** Written task **
Find every line with the string "интернет" in the material below and copy it.

** Data provided **
────────────────────────────────────────

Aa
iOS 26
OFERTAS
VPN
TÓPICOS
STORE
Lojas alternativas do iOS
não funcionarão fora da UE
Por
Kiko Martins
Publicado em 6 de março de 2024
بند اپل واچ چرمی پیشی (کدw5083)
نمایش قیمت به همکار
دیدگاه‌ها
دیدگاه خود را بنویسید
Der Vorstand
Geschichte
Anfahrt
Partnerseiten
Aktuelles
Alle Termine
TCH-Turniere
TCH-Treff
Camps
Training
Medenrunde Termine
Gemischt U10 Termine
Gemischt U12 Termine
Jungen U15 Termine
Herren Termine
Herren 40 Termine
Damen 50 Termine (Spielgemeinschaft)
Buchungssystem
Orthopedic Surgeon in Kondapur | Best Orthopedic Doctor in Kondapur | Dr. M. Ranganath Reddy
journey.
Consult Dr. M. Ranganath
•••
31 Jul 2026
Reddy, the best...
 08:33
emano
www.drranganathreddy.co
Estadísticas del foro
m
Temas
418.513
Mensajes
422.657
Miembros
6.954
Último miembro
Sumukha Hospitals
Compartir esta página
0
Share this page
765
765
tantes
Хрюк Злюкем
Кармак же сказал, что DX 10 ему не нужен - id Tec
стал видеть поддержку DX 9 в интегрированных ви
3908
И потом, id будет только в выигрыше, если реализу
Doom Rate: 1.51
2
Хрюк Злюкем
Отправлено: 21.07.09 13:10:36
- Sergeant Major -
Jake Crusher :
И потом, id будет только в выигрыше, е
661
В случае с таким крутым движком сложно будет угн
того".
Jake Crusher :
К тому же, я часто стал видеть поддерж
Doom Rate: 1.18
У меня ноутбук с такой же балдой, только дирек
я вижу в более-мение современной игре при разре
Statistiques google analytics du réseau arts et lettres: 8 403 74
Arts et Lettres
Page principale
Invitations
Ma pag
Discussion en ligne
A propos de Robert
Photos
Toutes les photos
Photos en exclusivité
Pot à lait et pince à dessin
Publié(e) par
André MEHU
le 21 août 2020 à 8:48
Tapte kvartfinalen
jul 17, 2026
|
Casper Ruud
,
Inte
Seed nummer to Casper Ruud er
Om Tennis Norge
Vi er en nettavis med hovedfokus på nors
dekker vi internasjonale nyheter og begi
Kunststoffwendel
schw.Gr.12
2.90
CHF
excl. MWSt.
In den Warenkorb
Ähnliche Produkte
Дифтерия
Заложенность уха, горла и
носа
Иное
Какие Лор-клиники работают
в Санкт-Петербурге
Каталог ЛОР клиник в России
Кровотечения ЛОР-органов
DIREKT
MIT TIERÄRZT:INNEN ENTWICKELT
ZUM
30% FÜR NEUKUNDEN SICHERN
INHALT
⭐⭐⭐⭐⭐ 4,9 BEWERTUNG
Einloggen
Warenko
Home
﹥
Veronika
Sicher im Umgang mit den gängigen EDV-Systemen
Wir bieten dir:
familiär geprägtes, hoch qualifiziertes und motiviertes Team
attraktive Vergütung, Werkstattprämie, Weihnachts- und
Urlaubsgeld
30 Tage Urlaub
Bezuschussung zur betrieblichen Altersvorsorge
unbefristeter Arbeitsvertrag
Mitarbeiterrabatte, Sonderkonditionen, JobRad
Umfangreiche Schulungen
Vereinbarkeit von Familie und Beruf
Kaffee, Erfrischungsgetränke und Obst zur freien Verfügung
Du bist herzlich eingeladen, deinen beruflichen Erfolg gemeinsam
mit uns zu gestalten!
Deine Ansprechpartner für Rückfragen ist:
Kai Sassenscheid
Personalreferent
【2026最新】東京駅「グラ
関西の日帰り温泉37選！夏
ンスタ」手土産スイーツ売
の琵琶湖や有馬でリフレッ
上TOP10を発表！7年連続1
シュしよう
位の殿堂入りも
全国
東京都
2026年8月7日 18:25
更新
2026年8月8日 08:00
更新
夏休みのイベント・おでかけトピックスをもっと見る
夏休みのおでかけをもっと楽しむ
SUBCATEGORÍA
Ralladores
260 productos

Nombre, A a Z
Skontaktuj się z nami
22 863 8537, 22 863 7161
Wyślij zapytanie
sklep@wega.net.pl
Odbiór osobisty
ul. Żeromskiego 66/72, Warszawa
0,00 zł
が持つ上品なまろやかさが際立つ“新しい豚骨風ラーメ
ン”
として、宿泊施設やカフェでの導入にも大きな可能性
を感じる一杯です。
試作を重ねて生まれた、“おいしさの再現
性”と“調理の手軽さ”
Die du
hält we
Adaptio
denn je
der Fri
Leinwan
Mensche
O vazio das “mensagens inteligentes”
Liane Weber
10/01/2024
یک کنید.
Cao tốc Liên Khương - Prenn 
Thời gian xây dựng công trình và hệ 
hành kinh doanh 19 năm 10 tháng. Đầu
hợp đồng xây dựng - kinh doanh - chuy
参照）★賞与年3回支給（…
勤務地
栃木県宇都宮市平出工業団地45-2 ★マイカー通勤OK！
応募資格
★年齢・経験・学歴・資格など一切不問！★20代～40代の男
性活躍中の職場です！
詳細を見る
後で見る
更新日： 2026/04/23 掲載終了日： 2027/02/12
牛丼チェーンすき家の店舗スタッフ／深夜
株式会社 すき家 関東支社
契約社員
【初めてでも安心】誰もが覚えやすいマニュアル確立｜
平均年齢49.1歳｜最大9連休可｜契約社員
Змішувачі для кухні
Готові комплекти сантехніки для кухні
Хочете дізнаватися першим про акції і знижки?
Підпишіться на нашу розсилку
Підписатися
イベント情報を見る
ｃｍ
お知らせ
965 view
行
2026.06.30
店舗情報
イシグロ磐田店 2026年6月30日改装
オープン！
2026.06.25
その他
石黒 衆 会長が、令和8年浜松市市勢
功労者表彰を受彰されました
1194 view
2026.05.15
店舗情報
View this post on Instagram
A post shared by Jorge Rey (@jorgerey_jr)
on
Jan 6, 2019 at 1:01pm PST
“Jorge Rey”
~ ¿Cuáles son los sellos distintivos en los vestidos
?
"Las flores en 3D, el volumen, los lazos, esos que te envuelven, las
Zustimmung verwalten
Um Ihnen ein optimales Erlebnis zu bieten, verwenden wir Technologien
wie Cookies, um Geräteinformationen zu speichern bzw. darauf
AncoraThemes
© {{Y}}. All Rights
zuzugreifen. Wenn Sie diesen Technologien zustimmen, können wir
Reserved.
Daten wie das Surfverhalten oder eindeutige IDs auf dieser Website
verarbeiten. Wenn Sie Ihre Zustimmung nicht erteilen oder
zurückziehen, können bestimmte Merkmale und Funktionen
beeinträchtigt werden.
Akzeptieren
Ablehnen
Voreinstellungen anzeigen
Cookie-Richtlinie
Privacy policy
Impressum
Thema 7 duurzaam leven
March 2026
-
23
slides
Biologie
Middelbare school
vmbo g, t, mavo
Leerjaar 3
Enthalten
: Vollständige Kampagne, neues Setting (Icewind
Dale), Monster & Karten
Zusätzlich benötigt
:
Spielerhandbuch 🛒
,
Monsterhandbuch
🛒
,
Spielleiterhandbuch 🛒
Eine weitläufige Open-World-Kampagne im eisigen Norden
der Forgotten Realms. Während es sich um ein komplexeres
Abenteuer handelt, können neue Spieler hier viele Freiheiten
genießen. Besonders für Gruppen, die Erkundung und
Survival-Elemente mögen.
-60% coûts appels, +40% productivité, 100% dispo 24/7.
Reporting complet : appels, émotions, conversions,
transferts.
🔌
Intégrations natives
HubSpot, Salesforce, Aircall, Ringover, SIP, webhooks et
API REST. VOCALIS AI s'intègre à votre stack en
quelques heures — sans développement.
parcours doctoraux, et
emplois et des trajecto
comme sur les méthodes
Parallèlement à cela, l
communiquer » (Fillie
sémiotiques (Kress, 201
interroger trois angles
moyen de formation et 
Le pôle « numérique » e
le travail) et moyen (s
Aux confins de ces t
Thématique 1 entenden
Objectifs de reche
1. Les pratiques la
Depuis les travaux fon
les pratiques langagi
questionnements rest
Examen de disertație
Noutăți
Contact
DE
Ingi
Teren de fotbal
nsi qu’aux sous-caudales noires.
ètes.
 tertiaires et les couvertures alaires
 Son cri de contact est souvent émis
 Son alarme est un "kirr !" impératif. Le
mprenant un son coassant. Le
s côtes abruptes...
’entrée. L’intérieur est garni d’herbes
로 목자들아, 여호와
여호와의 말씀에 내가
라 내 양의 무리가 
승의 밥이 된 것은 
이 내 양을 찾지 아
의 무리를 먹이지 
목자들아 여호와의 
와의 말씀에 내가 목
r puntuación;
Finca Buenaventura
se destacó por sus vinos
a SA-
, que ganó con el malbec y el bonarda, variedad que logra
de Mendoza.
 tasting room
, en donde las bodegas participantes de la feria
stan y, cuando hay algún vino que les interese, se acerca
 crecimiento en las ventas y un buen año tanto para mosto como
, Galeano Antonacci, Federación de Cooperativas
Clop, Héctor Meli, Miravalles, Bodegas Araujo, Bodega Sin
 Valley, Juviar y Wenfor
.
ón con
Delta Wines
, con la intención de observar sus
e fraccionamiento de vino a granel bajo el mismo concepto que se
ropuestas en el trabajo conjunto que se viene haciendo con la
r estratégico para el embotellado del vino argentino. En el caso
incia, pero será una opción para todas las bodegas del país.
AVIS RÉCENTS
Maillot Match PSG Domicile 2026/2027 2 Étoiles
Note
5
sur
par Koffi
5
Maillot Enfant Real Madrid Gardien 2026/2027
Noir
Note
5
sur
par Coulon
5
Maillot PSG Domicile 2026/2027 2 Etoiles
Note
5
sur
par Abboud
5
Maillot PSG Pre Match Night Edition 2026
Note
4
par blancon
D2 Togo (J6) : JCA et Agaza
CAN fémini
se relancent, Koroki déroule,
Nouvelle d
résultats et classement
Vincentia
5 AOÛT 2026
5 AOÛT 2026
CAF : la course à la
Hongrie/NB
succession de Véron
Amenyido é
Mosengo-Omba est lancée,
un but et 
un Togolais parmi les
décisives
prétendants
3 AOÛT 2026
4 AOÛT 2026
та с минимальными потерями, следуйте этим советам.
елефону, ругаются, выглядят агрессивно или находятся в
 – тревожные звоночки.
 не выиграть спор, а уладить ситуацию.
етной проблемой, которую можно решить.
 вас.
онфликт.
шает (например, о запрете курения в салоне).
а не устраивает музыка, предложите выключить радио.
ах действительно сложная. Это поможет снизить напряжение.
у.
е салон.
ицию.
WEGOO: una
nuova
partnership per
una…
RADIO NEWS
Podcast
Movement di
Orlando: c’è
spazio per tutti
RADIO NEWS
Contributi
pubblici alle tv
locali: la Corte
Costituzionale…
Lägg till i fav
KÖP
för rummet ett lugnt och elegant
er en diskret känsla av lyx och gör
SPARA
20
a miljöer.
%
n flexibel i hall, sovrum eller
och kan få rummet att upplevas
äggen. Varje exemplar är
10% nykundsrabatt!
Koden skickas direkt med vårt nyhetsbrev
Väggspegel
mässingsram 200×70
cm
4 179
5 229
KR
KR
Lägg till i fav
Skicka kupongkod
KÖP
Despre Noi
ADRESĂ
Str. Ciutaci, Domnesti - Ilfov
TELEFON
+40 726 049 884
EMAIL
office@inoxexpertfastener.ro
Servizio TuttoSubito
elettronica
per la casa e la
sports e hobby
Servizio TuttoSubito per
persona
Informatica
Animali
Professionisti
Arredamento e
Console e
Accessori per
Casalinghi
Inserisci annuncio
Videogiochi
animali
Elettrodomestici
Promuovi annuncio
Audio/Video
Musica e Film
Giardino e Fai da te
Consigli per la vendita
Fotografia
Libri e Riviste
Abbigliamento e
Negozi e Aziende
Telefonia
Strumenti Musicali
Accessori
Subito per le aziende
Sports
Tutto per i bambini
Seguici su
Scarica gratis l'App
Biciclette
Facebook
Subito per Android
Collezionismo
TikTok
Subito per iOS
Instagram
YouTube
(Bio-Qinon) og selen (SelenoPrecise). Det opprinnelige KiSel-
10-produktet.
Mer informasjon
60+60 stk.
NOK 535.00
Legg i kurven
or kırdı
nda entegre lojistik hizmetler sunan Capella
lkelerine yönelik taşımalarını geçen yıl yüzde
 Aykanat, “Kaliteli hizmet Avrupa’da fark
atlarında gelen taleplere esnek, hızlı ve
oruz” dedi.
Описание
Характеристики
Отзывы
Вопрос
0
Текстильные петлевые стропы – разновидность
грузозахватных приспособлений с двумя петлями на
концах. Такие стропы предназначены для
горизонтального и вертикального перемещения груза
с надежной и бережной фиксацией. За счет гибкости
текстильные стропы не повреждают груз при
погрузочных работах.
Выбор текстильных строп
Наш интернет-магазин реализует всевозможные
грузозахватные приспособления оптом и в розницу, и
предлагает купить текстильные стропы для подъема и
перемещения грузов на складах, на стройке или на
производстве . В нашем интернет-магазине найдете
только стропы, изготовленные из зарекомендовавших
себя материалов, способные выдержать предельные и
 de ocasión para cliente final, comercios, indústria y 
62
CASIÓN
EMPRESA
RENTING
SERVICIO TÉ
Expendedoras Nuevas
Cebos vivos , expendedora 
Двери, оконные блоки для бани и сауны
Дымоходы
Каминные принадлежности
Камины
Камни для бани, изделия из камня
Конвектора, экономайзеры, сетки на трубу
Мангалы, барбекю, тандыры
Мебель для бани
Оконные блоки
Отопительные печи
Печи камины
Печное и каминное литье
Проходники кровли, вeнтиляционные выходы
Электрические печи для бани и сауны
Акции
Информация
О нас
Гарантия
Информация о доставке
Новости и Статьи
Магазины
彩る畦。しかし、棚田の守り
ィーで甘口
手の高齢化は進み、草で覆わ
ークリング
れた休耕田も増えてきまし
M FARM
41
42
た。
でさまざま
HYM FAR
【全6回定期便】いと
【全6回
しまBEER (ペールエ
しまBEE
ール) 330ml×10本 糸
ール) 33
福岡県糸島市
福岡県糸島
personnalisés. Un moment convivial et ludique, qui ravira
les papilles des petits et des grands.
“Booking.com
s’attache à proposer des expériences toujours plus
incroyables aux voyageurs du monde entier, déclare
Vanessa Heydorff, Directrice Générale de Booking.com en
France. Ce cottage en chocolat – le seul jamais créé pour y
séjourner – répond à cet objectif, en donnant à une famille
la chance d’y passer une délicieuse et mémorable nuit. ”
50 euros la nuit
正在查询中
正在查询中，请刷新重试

────────────────────────────────────────

** Reply **
Наш интернет-магазин реализует всевозможные
производстве . В нашем интернет-магазине найдете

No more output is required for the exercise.